▶ Things to do:
a - List every person and every institution named in the soil transcript.
b - In the soil transcript, under which kind of tree does the added water bead up on the surface instead of soaking in?

▶ Source document:
Richard -   Well I really couldn't have picked a better day to investigate the effects of moisture of soil.  I'm in the grounds of Swansea University with Stefan Doerr and you've got a water bottle here.  Why do we need a water bottle when it's raining quite so much?

Lotus Leaf Repelling WaterStefan -   Yeah, that's a good point.  Well, I'm just going to add a little bit more water to two different soils here on campus.  One is under a conifer tree and the other one is under a deciduous tree and I'm just going to show you the effect.

Richard -   Sweep away the leaves...

Stefan -   Yup, so we've got a nice smooth soil surface here under the conifer tree, and look at that, it's actually not going in.  It's beading up.

Richard -   That's really weird.  It's almost like mercury.  As if you poured mercury on the surface, not that you're allowed to do that anymore.  As if you poured mercury on the sort of the beads of water - on a soaking wet day?

▶ Provided information:
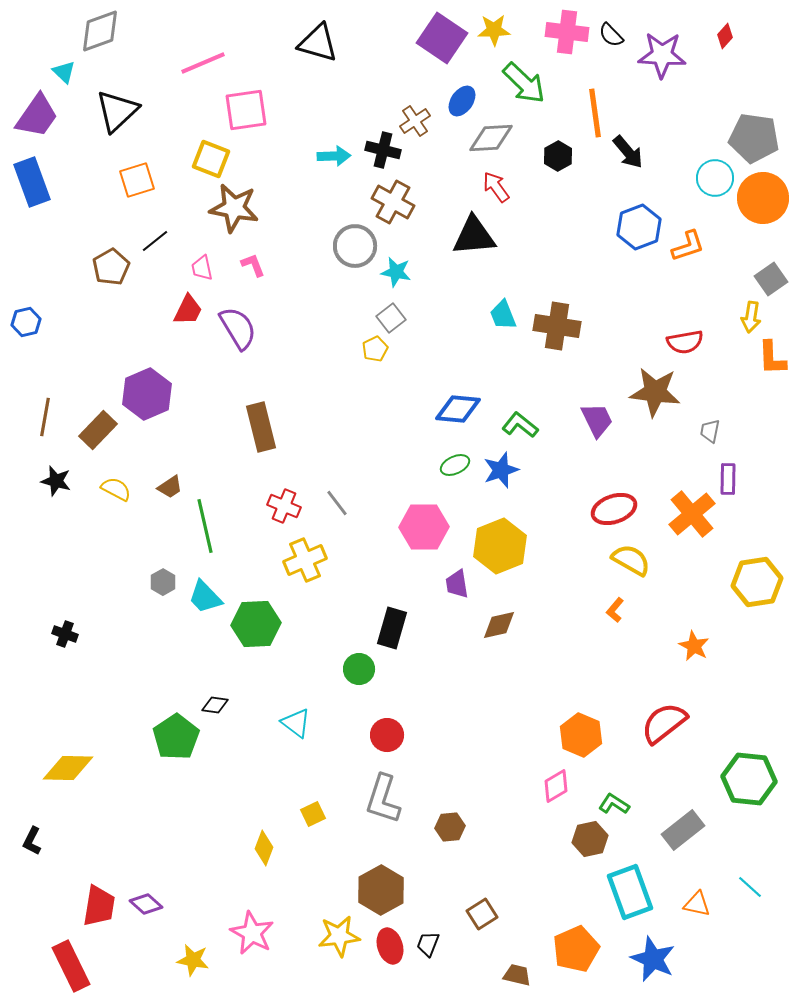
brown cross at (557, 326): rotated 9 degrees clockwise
==
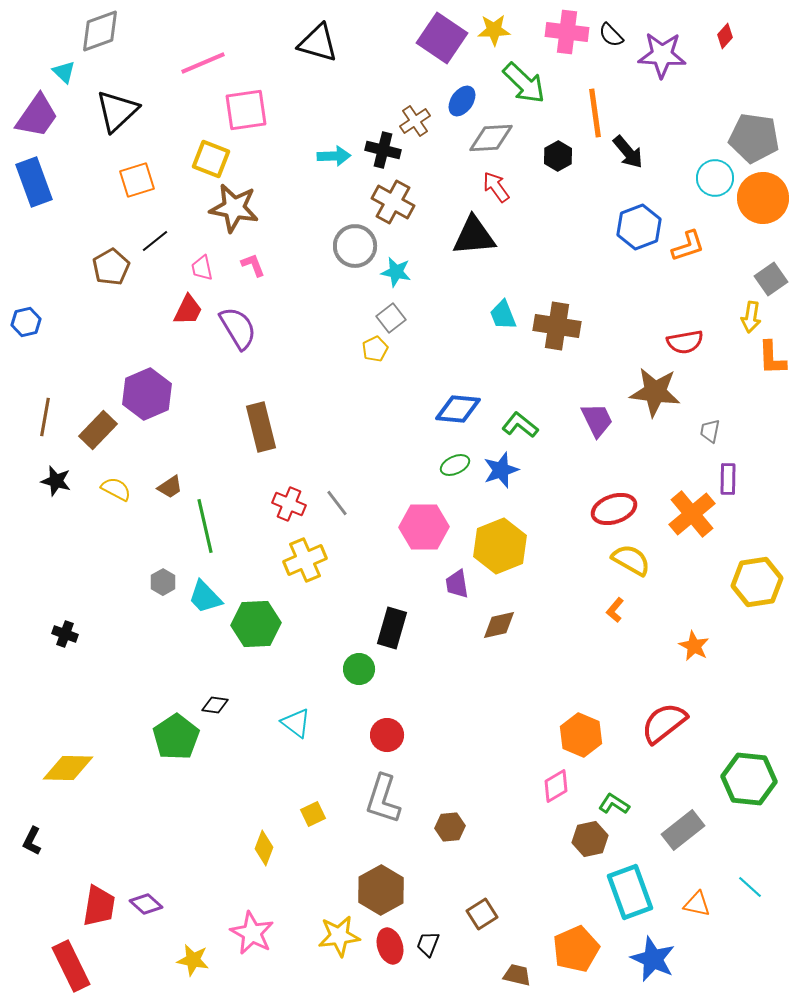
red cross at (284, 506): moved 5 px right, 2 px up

▶ Answers by task:
a - Richard, Stefan Doerr, Swansea University

b - Under the conifer tree.